Amy Getchel Puzantian ’94

I’m excited about a webinar I was asked to be a part, "Immunized for Love: Vaccines and the Church" offered through Azusa Pacific University Seminary. I teach public health nursing, and this is a unique opportunity to integrate that with my interest in Religious Studies, in service to our community. Our target audience is church leaders and community members. 

Rebecca Metzger ’98

Following graduation, I worked in New York City for six years doing public relations for museums, arts organizations, and artists. While I didn’t love PR, I did love working behind-the-scenes for cultural arts and heritage institutions. So after some career research, I decided to return to school to obtain my Masters of Library & Information Science from Simmons College in Boston. I was very lucky to get hired as a Reference, Instruction & Outreach Librarian at Lafayette College in Easton, PA. While there, I bought my first home and gave birth to my son, Noah. My dream job lured me to Santa Barbara, CA in 2012, where I still reside and work as Associate University Librarian for Learning & Engagement at the University of California, Santa Barbara. I manage a division of 50 employees and am responsible for the library’s public services.

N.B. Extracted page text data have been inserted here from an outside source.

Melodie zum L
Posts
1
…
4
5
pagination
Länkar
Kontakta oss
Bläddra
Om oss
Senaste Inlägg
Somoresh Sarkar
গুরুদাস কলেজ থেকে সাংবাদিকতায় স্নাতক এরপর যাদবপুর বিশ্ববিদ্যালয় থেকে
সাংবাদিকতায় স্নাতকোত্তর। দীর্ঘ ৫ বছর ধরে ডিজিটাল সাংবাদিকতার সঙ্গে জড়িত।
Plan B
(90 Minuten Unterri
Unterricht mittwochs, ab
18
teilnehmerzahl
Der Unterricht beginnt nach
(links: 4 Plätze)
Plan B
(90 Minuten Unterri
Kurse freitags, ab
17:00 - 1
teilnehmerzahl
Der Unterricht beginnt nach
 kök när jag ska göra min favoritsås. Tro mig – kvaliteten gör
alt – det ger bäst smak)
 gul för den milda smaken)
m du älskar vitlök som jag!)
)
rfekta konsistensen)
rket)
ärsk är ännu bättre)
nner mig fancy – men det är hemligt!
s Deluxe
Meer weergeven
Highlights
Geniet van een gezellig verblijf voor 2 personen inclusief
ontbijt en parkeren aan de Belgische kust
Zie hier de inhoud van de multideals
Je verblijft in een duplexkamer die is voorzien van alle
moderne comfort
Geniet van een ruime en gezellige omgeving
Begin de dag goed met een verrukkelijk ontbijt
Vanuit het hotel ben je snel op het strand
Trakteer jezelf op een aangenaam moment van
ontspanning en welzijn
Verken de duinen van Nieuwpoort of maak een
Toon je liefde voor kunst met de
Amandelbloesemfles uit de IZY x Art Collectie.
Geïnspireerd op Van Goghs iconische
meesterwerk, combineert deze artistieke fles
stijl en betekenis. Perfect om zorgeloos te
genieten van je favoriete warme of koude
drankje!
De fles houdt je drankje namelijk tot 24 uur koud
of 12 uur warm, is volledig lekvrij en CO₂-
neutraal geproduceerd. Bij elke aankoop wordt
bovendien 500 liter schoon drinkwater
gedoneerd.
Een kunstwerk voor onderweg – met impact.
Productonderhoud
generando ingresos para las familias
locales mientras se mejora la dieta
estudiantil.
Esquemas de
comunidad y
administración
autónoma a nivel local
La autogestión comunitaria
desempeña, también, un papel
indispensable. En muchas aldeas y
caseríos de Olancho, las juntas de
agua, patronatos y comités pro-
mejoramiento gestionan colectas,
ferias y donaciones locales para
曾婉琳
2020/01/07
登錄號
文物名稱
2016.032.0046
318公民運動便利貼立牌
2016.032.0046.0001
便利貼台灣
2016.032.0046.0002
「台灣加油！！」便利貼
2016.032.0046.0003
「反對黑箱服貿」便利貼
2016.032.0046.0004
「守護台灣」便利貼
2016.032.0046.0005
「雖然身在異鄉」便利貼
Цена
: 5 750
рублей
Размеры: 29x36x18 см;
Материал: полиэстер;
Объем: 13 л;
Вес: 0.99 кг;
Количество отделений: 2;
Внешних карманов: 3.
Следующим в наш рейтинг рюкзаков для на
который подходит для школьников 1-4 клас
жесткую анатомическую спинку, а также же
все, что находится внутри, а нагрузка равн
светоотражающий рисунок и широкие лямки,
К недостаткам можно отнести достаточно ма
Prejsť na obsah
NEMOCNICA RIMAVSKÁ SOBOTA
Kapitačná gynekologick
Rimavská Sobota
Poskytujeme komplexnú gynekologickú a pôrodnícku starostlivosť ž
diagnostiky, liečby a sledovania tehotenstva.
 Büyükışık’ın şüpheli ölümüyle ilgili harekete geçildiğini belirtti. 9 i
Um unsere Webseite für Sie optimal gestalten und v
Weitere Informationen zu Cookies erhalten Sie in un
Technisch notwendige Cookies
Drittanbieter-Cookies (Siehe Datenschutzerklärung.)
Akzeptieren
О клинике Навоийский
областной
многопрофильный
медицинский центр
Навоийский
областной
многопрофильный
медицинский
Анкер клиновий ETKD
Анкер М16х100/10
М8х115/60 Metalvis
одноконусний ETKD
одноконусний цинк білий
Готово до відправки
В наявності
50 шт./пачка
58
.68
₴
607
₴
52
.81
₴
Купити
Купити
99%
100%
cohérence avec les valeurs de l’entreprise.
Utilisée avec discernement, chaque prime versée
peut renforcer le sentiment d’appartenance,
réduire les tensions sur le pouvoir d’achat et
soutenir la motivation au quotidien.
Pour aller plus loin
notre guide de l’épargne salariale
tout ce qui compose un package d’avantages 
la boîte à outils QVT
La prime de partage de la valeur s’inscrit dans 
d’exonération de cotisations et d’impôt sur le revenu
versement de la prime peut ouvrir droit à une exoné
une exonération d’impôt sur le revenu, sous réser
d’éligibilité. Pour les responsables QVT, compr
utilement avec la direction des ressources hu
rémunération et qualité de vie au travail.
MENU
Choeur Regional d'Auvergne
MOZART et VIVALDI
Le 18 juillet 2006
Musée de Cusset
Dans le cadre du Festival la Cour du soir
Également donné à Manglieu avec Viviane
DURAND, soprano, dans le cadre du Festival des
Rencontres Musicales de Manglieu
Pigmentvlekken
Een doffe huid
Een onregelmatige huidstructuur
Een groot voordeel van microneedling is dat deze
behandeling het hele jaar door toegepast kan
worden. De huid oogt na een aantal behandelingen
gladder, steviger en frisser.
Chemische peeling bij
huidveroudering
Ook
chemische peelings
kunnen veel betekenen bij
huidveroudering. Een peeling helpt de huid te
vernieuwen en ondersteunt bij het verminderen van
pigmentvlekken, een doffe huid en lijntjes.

I have so many fond memories of my years as a Religion major, but especially of the late Dennis Hudson, who advised me through an independent study on Gender & Islam in Southeast Asia, and who invited me to spend Passovers with his family (at the time, my family was living in the Philippines) and having the honor to study with Jewish feminist theologian Judith Plaskow, who was a visiting professor at the time. 

Sunshine Finneran ’03

I graduated AC ’03 with an emphasis on Buddhism and Hinduism. Currently I’m completing the Fedloan Public Service Loan Forgiveness Program giving 10 years of service working in a psychiatric inpatient setting with a chronically underserved population in Hartford. In addition, I started an LLC, Therigatha Center for Psychotherapy, serving primarily women struggling with recovery from trauma and dissociation from a body-oriented approach engaging mindfulness and Buddhist psychology.

Emily Furey Bailey ’06

Things are slowly starting to transition back to some sense of normalcy here in Maryland, but there’s a long way to go. I’m happy to share that I just earned my tenure and promotion as Professor of Religious Studies here at Towson University, to begin in the fall. Thanks again to the program for a great foundation for the work that I’m lucky enough to do now.

Katherine Scott-Kirschner ’14

The Rev. Katherine Scott-Kirschner ’14 (nee Scott), began her new call as Solo Pastor of The First Presbyterian Church of Sussex, in Sussex, NJ on February 1, 2021. She’s excited and nervous to begin this new pastoral ministry. She previously served as an Associate Pastor, from March 2018 until September 2020. Living into transitions in a pandemic brought clarity and focus to her job discernment. Katherine is looking forward to the new skills she’ll develop in this new role.

Casey Rau ’16 with Hoagie.

Casey Rau ’16 with Hoagie.

Casey Rau ’16

Hi Religion Department Friends! Casey here, made it through this past year in quarantine with my boyfriend Ben and our newest fur family member, Hoagie! We’ve been based in Portland, OR to stay close to my office at the Dr. Martens HQ, patiently waiting to see if we will reopen anytime soon… but we’ve been able to spend time in our hometown outside of Philly, thanks to remote work. Hope everyone is staying well, and finding renewed energy with the arrival of spring and vaccines. Photo: Casey with Hoagie. 

Caroline Dunbar ’20

I’ll be starting my MA in European and Russian Studies at Yale University this fall! I’m hoping to continue my research focus on the cultural significance of Eastern Orthodoxy in Ukrainian history that I started through my work in the Smith religion department with Vera Shevzov. Additionally, this past fall, I interned at the Wilson Center’s History and Public Policy Program indexing and translating declassified Soviet archival documents for the Center’s Digital Archive.